Work order:
Update the lines below by replacing "Home" with "Main page" and leaving everything else unchanged. Leave the pictures out of your answer.

(Text extracted from each page)
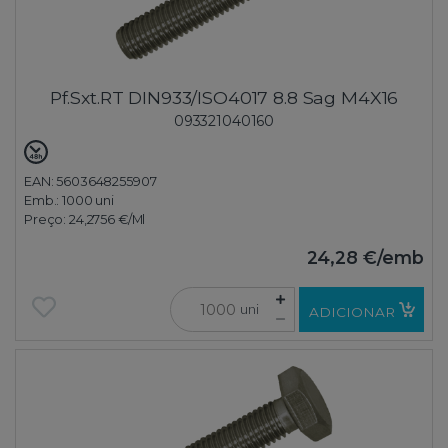
Pf.Sxt.RT DIN933/ISO4017 8.8 Sag M4X16
093321040160
EAN: 5603648255907
Emb.:
1000 uni
Preço:
24,2756 €
/Ml
24,28 €
/emb
uni
ADICIONAR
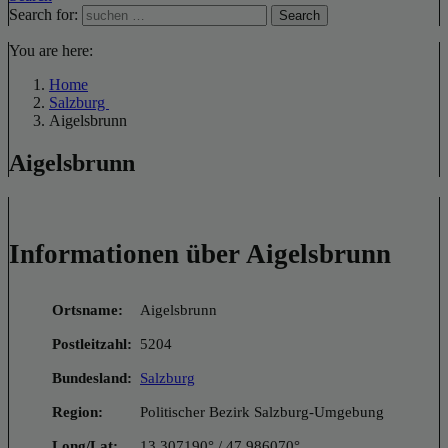
Search for:
Search
You are here:
Home
Salzburg
Aigelsbrunn
Aigelsbrunn
Informationen über Aigelsbrunn
Ortsname:
Aigelsbrunn
Postleitzahl:
5204
Bundesland:
Salzburg
Region:
Politischer Bezirk Salzburg-Umgebung
Long/Lat:
13.307190° / 47.986070°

Final answer:
Pf.Sxt.RT DIN933/ISO4017 8.8 Sag M4X16
093321040160
EAN: 5603648255907
Emb.:
1000 uni
Preço:
24,2756 €
/Ml
24,28 €
/emb
uni
ADICIONAR
Search for:
Search
You are here:
Main page
Salzburg
Aigelsbrunn
Aigelsbrunn
Informationen über Aigelsbrunn
Ortsname:
Aigelsbrunn
Postleitzahl:
5204
Bundesland:
Salzburg
Region:
Politischer Bezirk Salzburg-Umgebung
Long/Lat:
13.307190° / 47.986070°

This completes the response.